Seitenauszug →
..........

27.04.2023 - von Hendrik Munzberg

Neid auf die Beamten

Angestellte erhalten im Alter deutlich geringere Bezüge als Staatsdiener. Rentenexperte Bert Rürup erklärt, warum das so ist und wie es in Österreich gelungen ist, Ungleichheiten zu korrigieren

Interview: Hendrik Munsberg
Wenige kennen die Alterssicherung Deutschlands und Österreichs so gut wie der frühere Chef
der Wirtschaftsweisen, Bert Rürup, 79.
Natürlich ist ihm auch der neidische Blick der Angestellten auf die Altersbezüge der Beamten vertraut. Wer verbeamtet ist, bekommt in Deutschland nach 40 Dienstjahren bis zu 71,75 Prozent jener Bruttobezüge, die er während der letzten zwei Dienstjahre vor dem Ruhestand erhielt.

Bei Angestellten dagegen zählt nur, was man im Durchschnitt seiner gesamten Versicherungsdauer eingezahlt hat. Rürup hat auch die österreichische Bundesregierung
beraten. Dort wagte man 2004 eine wegweisende Reform, die beide Berufsgruppen in einem System vereinigt.

SZ: Herr Professor Rürup, kaum etwas nährt solchen Neid wie das Versorgungsniveau von Beamtinnen und Beamten.
Warum ist das so?

Bert Rürup: Die Beamtenversorgung ist historisch sehr viel älter als unsere 1957 eingeführte gesetzliche Rentenversicherung, und sie beruht auf einem völlig anderen Prinzip: nämlich dem Alimentationsprinzip.

..........

Datenzeilen →
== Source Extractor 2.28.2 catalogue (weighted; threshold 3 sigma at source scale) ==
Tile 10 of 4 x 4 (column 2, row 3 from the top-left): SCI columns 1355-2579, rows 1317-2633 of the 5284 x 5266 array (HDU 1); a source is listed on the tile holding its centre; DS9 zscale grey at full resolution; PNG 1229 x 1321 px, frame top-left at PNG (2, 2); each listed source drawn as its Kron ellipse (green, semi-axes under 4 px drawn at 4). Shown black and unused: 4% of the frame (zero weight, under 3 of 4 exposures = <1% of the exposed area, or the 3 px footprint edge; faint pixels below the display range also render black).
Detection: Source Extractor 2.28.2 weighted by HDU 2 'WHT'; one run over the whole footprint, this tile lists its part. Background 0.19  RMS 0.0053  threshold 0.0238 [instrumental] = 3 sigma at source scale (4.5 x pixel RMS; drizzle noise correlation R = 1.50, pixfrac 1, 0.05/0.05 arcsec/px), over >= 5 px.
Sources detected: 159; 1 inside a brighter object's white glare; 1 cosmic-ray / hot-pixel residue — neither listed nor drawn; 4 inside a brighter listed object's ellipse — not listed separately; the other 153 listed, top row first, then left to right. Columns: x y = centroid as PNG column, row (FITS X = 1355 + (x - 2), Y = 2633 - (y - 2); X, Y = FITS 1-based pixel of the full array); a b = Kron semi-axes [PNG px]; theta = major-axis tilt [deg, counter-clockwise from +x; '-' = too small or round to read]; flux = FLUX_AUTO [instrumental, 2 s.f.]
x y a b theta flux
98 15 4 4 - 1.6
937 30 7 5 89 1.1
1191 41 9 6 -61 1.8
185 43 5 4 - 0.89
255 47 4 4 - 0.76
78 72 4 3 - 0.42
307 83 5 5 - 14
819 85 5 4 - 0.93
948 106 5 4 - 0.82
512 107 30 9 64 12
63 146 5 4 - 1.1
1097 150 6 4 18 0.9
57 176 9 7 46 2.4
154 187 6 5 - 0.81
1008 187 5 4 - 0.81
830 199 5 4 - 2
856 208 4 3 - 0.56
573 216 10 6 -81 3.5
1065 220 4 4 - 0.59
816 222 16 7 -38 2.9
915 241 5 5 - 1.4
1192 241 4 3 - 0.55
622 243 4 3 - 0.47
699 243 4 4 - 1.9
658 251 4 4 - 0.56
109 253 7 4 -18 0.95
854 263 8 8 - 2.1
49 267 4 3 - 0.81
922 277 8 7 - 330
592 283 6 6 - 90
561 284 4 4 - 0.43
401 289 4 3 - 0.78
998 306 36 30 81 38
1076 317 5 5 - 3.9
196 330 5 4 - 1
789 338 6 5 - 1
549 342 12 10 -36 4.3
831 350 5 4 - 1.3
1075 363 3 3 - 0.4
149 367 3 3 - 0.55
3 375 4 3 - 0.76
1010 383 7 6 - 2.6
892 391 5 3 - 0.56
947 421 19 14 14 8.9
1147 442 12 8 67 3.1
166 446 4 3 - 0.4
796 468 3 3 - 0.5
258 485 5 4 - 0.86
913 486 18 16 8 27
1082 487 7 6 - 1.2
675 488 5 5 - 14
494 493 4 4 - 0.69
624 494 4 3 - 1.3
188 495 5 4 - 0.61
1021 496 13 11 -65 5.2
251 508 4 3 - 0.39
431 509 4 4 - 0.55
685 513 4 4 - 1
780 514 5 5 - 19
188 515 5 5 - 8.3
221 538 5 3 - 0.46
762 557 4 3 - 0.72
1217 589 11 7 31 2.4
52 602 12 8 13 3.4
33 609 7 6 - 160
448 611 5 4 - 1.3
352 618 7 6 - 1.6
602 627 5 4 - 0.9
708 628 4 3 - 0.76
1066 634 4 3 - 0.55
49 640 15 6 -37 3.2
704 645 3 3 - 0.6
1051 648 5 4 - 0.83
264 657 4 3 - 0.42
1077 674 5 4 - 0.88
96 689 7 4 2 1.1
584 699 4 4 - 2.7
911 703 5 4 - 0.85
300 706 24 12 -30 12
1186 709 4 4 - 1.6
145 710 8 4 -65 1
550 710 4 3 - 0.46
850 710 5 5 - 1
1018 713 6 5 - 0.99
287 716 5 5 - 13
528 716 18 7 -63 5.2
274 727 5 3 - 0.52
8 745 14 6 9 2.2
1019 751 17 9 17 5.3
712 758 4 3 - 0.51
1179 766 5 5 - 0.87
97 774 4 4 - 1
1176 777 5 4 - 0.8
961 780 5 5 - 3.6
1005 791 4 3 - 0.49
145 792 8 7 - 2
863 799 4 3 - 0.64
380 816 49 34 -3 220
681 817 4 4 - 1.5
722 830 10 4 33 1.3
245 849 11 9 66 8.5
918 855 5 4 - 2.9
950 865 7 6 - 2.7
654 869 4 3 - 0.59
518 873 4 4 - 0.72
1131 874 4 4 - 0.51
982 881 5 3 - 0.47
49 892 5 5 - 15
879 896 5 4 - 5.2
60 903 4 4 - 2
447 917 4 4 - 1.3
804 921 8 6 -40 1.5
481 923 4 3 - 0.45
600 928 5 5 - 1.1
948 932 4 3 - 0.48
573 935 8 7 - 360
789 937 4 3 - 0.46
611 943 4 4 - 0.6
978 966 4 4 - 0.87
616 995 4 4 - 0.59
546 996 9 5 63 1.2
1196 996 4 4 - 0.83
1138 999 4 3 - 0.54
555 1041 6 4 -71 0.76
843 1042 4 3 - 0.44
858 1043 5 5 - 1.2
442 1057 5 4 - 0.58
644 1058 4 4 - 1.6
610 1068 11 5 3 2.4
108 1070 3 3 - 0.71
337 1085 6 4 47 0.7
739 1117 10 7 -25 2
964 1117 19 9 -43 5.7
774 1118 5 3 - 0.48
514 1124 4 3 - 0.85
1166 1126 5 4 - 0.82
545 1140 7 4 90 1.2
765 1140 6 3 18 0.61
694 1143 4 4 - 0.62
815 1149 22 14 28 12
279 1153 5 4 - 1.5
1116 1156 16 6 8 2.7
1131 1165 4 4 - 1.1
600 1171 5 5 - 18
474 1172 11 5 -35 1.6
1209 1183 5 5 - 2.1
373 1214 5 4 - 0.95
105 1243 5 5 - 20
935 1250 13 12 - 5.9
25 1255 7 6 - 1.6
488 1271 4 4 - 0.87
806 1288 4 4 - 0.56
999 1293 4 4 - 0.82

..........

Aufgaben →
[a] Drucken Sie aus dem Seitenauszug den Abschnitt, der mit „Interview: Hendrik Munsberg“ beginnt und bis „einem System vereinigt.“ reicht, wortgetreu ab.
[b] Ersetzen Sie in den Datensätzen von der ersten Zeile bis einschließlich der Zeile mit „98 15 4 4 - 1.6“ das Wort „threshold“ durch „limit“. Geben Sie nur diese Zeilen wieder und lassen Sie alles Übrige darin unverändert.
Seitenauszug und Datensätze sind voneinander unabhängiges Material.

Schriftliche Antworten →
[a]
Interview: Hendrik Munsberg
Wenige kennen die Alterssicherung Deutschlands und Österreichs so gut wie der frühere Chef
der Wirtschaftsweisen, Bert Rürup, 79.
Natürlich ist ihm auch der neidische Blick der Angestellten auf die Altersbezüge der Beamten vertraut. Wer verbeamtet ist, bekommt in Deutschland nach 40 Dienstjahren bis zu 71,75 Prozent jener Bruttobezüge, die er während der letzten zwei Dienstjahre vor dem Ruhestand erhielt.

Bei Angestellten dagegen zählt nur, was man im Durchschnitt seiner gesamten Versicherungsdauer eingezahlt hat. Rürup hat auch die österreichische Bundesregierung
beraten. Dort wagte man 2004 eine wegweisende Reform, die beide Berufsgruppen in einem System vereinigt.

[b]
== Source Extractor 2.28.2 catalogue (weighted; limit 3 sigma at source scale) ==
Tile 10 of 4 x 4 (column 2, row 3 from the top-left): SCI columns 1355-2579, rows 1317-2633 of the 5284 x 5266 array (HDU 1); a source is listed on the tile holding its centre; DS9 zscale grey at full resolution; PNG 1229 x 1321 px, frame top-left at PNG (2, 2); each listed source drawn as its Kron ellipse (green, semi-axes under 4 px drawn at 4). Shown black and unused: 4% of the frame (zero weight, under 3 of 4 exposures = <1% of the exposed area, or the 3 px footprint edge; faint pixels below the display range also render black).
Detection: Source Extractor 2.28.2 weighted by HDU 2 'WHT'; one run over the whole footprint, this tile lists its part. Background 0.19  RMS 0.0053  limit 0.0238 [instrumental] = 3 sigma at source scale (4.5 x pixel RMS; drizzle noise correlation R = 1.50, pixfrac 1, 0.05/0.05 arcsec/px), over >= 5 px.
Sources detected: 159; 1 inside a brighter object's white glare; 1 cosmic-ray / hot-pixel residue — neither listed nor drawn; 4 inside a brighter listed object's ellipse — not listed separately; the other 153 listed, top row first, then left to right. Columns: x y = centroid as PNG column, row (FITS X = 1355 + (x - 2), Y = 2633 - (y - 2); X, Y = FITS 1-based pixel of the full array); a b = Kron semi-axes [PNG px]; theta = major-axis tilt [deg, counter-clockwise from +x; '-' = too small or round to read]; flux = FLUX_AUTO [instrumental, 2 s.f.]
x y a b theta flux
98 15 4 4 - 1.6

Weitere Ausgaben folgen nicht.